What this task involves
Transcribe the lines below verbatim, starting at the line that contains "Otra de las" and ending at the line that contains "patas de pulpo recién horneadas…", both included.

Entries shown
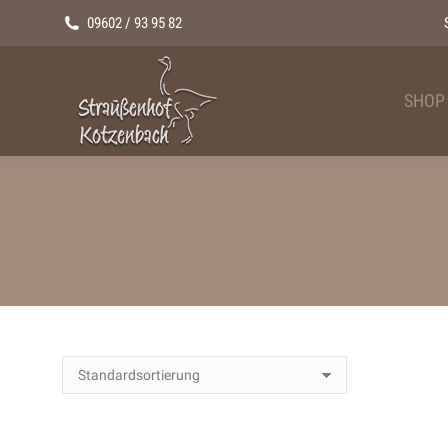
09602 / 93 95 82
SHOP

==

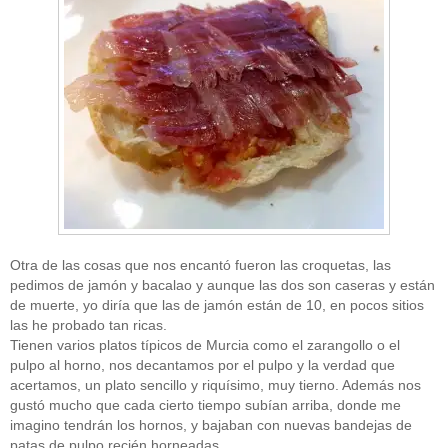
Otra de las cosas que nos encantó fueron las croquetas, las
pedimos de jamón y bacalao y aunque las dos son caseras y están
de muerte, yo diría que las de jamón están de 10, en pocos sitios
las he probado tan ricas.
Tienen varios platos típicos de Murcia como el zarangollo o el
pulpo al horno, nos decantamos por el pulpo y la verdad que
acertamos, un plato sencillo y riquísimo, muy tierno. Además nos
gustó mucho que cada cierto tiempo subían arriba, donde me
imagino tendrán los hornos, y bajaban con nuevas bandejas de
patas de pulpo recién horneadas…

Answer box
Otra de las cosas que nos encantó fueron las croquetas, las
pedimos de jamón y bacalao y aunque las dos son caseras y están
de muerte, yo diría que las de jamón están de 10, en pocos sitios
las he probado tan ricas.
Tienen varios platos típicos de Murcia como el zarangollo o el
pulpo al horno, nos decantamos por el pulpo y la verdad que
acertamos, un plato sencillo y riquísimo, muy tierno. Además nos
gustó mucho que cada cierto tiempo subían arriba, donde me
imagino tendrán los hornos, y bajaban con nuevas bandejas de
patas de pulpo recién horneadas…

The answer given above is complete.